What you return must match the data exactly, line for line.

-- Opening Marker --

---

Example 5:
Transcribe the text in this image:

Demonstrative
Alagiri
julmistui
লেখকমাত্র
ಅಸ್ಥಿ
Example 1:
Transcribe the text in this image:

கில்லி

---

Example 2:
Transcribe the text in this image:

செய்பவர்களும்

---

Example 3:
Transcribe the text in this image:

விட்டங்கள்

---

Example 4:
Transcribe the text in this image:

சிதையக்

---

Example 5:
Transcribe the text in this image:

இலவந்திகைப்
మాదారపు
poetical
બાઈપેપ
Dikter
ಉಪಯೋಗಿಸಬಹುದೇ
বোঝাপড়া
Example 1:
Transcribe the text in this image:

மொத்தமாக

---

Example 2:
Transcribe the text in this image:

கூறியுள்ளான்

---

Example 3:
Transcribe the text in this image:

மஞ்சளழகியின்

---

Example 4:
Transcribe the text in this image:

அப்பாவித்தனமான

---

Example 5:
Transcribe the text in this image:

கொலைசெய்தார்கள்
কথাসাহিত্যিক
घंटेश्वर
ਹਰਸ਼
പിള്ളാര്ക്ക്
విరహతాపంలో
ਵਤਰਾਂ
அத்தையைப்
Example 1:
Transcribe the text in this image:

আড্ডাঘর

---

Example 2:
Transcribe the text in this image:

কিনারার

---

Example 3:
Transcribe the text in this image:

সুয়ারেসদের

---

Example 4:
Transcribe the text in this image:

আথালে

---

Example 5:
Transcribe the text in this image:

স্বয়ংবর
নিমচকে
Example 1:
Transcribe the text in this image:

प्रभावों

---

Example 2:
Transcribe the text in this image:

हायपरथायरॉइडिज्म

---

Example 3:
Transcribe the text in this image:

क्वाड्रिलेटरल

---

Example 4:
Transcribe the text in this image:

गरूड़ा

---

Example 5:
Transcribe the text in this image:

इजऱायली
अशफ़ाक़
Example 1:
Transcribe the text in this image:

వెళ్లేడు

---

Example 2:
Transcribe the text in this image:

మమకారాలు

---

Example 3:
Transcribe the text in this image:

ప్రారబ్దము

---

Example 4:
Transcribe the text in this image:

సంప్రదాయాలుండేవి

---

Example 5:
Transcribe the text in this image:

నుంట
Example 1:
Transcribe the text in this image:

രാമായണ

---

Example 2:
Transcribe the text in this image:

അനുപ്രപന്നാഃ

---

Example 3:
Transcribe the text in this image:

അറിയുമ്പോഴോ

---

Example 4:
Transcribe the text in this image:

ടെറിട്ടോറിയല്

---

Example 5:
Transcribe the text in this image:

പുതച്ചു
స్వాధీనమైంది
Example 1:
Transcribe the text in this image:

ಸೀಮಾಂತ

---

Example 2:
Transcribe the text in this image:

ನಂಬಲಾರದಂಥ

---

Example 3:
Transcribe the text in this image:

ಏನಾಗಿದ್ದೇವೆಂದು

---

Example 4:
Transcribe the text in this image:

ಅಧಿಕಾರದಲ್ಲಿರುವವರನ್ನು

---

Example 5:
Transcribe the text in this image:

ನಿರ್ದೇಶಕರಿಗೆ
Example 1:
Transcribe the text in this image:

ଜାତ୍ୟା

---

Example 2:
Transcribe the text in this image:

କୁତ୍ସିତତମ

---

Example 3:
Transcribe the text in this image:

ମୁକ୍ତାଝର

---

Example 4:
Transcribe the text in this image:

-- Closing Marker --

*Your solution*.
---

Example 5:
Transcribe the text in this image:

Demonstrative
Alagiri
julmistui
লেখকমাত্র
ಅಸ್ಥಿ
Example 1:
Transcribe the text in this image:

கில்லி

---

Example 2:
Transcribe the text in this image:

செய்பவர்களும்

---

Example 3:
Transcribe the text in this image:

விட்டங்கள்

---

Example 4:
Transcribe the text in this image:

சிதையக்

---

Example 5:
Transcribe the text in this image:

இலவந்திகைப்
మాదారపు
poetical
બાઈપેપ
Dikter
ಉಪಯೋಗಿಸಬಹುದೇ
বোঝাপড়া
Example 1:
Transcribe the text in this image:

மொத்தமாக

---

Example 2:
Transcribe the text in this image:

கூறியுள்ளான்

---

Example 3:
Transcribe the text in this image:

மஞ்சளழகியின்

---

Example 4:
Transcribe the text in this image:

அப்பாவித்தனமான

---

Example 5:
Transcribe the text in this image:

கொலைசெய்தார்கள்
কথাসাহিত্যিক
घंटेश्वर
ਹਰਸ਼
പിള്ളാര്ക്ക്
విరహతాపంలో
ਵਤਰਾਂ
அத்தையைப்
Example 1:
Transcribe the text in this image:

আড্ডাঘর

---

Example 2:
Transcribe the text in this image:

কিনারার

---

Example 3:
Transcribe the text in this image:

সুয়ারেসদের

---

Example 4:
Transcribe the text in this image:

আথালে

---

Example 5:
Transcribe the text in this image:

স্বয়ংবর
নিমচকে
Example 1:
Transcribe the text in this image:

प्रभावों

---

Example 2:
Transcribe the text in this image:

हायपरथायरॉइडिज्म

---

Example 3:
Transcribe the text in this image:

क्वाड्रिलेटरल

---

Example 4:
Transcribe the text in this image:

गरूड़ा

---

Example 5:
Transcribe the text in this image:

इजऱायली
अशफ़ाक़
Example 1:
Transcribe the text in this image:

వెళ్లేడు

---

Example 2:
Transcribe the text in this image:

మమకారాలు

---

Example 3:
Transcribe the text in this image:

ప్రారబ్దము

---

Example 4:
Transcribe the text in this image:

సంప్రదాయాలుండేవి

---

Example 5:
Transcribe the text in this image:

నుంట
Example 1:
Transcribe the text in this image:

രാമായണ

---

Example 2:
Transcribe the text in this image:

അനുപ്രപന്നാഃ

---

Example 3:
Transcribe the text in this image:

അറിയുമ്പോഴോ

---

Example 4:
Transcribe the text in this image:

ടെറിട്ടോറിയല്

---

Example 5:
Transcribe the text in this image:

പുതച്ചു
స్వాధీనమైంది
Example 1:
Transcribe the text in this image:

ಸೀಮಾಂತ

---

Example 2:
Transcribe the text in this image:

ನಂಬಲಾರದಂಥ

---

Example 3:
Transcribe the text in this image:

ಏನಾಗಿದ್ದೇವೆಂದು

---

Example 4:
Transcribe the text in this image:

ಅಧಿಕಾರದಲ್ಲಿರುವವರನ್ನು

---

Example 5:
Transcribe the text in this image:

ನಿರ್ದೇಶಕರಿಗೆ
Example 1:
Transcribe the text in this image:

ଜାତ୍ୟା

---

Example 2:
Transcribe the text in this image:

କୁତ୍ସିତତମ

---

Example 3:
Transcribe the text in this image:

ମୁକ୍ତାଝର

---

Example 4:
Transcribe the text in this image:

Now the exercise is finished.